- **Exercise text**:
*** Begin section ***
Getting sum of adjacent elements of a matrix

Question

I have a matrix eg.

[[4,5,0,0,0],
 [5,1,2,1,0],
 [0,2,3,2,0],
 [0,1,2,1,0],
 [0,0,0,0,0]]

For each element in the matrix, I am trying to get the sum of its adjacent diagonal elements and the sum of its adjacent horizontal and vertical elements.

Taking the 3 in the middle of the matrix for example, I am trying to calculate the sum of the diagonally adjacent elements (the 1's) and the horizontally and vertically adjacent elements (the 2's). For corner and edge cases, I want to disregard the areas where there are no elements eg.(for the 4 in the upper left, I'd want to get the sum of the diagonally adjacent 1 and the sum of the horizontally and vertically adjacent 5's.

What would be the most efficient way to do this in python?

So far i've come up with

diagonals = lambda x,y:[(x-1, y-1), (x-1,y+1), (x+1,y-1), (x+1,y+1)]
horiz_vert= lambda x,y:[(x,y+1), (x,y-1), (x+1,y), (x-1,y)]

to get the indices but these don't take into account the edge and corner cases.

Answer 1

The right tool to solve this task appears to be convolution. You only need to define the filters that will be applied in each position ("sum of diagonal neighbors" or "sum of vertical/horizontal neighbors") and you're done.

import numpy as np
import scipy.signal

D = np.array([[4,5,0,0,0],
              [5,1,2,1,0],
              [0,2,3,2,0],
              [0,1,2,1,0],
              [0,0,0,0,0]])

h_diag = np.array([[1,0,1], [0,0,0], [1,0,1]])
h_hv   = np.array([[0,1,0], [1,0,1], [0,1,0]])

Here's how the filters look like:

>>> h_diag
array([[1, 0, 1],
       [0, 0, 0],
       [1, 0, 1]])
>>> h_hv
array([[0, 1, 0],
       [1, 0, 1],
       [0, 1, 0]])

You can think of 2D convolution as of shifting the filter across your matrix and calculating in each position the sum of the element-wise multiplication. Strictly speaking, the filters need to be mirrored, but in your case they are symmetric anyway. Here's a random illustration of the principle as found on the web:

The only difference to your case is that we want to place the filters everywhere, including the "boundary" or "corner" positions. This can be achieved by zero-padding the original matrix D such that the center of the filter can be placed e.g. in position (0,0).
*** End section ***
- **How to complete this task**: Reproduce everything in the matrix thread from "Taking the 3" down to "and corner cases.". The material that comes next is from a different source than the matrix thread.

- **Record excerpts**:
*** Begin section ***
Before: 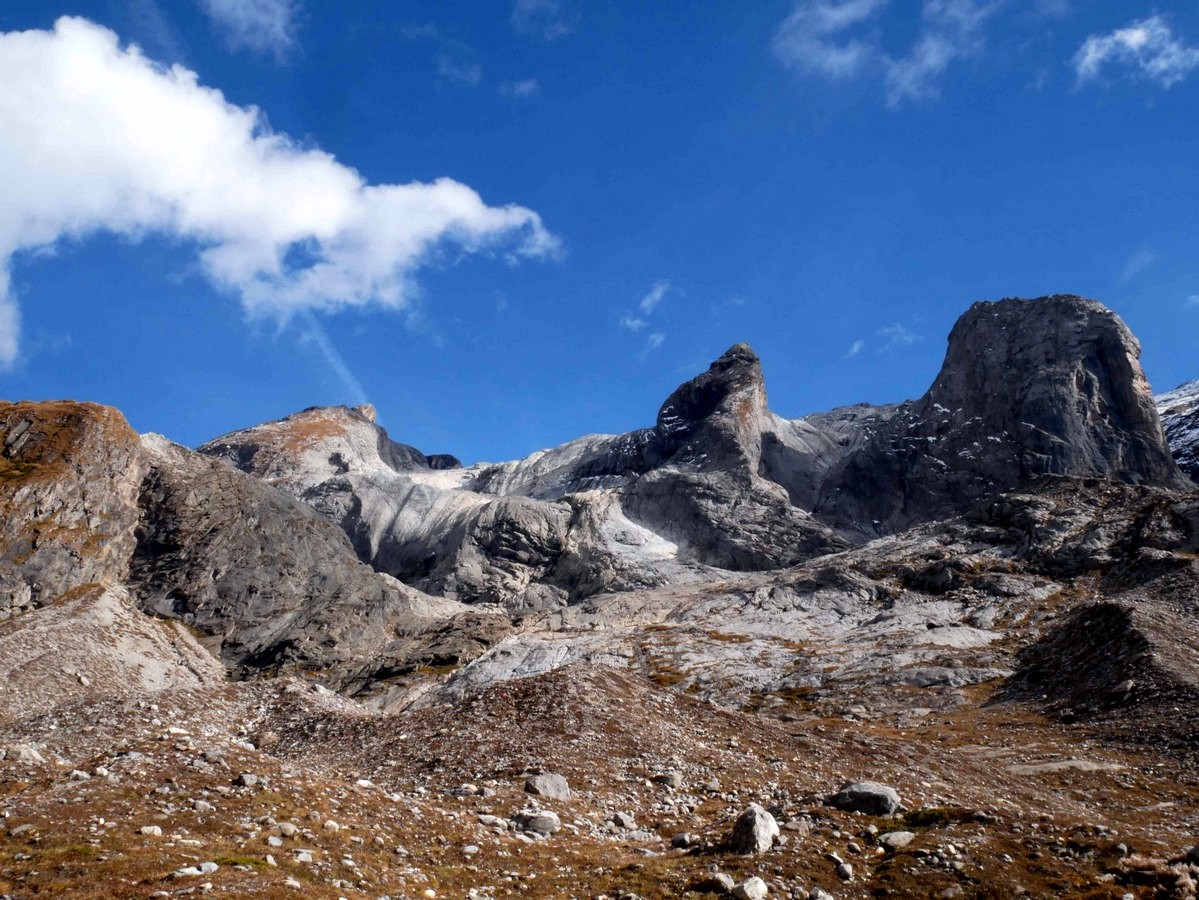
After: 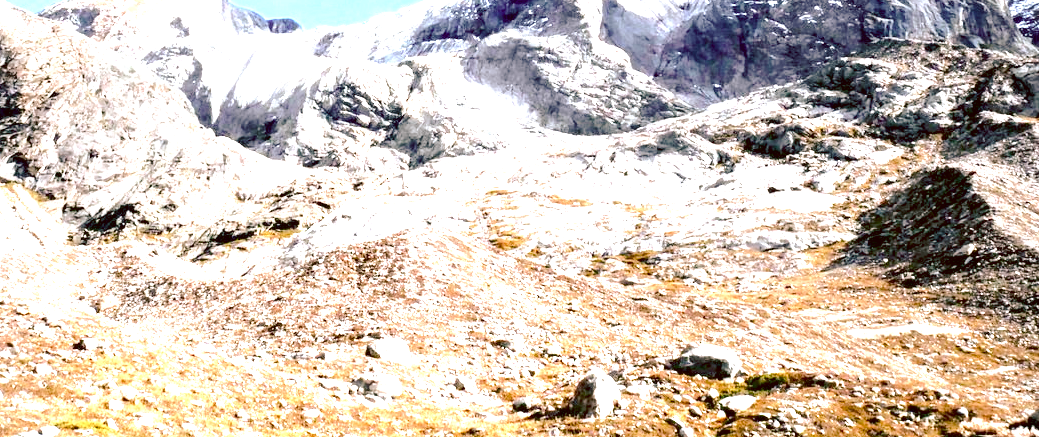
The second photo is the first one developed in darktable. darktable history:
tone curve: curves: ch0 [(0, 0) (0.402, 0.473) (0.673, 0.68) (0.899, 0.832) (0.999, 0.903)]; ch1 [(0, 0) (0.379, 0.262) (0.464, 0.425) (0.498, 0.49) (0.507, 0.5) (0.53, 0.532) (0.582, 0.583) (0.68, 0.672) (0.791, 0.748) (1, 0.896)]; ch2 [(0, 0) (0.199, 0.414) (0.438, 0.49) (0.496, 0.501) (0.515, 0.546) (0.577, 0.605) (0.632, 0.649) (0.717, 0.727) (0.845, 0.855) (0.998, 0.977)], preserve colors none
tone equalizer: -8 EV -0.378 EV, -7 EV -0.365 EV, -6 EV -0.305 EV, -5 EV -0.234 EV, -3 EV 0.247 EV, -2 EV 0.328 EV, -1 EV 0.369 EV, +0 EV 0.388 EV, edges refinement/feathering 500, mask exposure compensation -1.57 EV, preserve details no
*** End section ***
- **Result of this exercise**:
Taking the 3 in the middle of the matrix for example, I am trying to calculate the sum of the diagonally adjacent elements (the 1's) and the horizontally and vertically adjacent elements (the 2's). For corner and edge cases, I want to disregard the areas where there are no elements eg.(for the 4 in the upper left, I'd want to get the sum of the diagonally adjacent 1 and the sum of the horizontally and vertically adjacent 5's.

What would be the most efficient way to do this in python?

So far i've come up with

diagonals = lambda x,y:[(x-1, y-1), (x-1,y+1), (x+1,y-1), (x+1,y+1)]
horiz_vert= lambda x,y:[(x,y+1), (x,y-1), (x+1,y), (x-1,y)]

to get the indices but these don't take into account the edge and corner cases.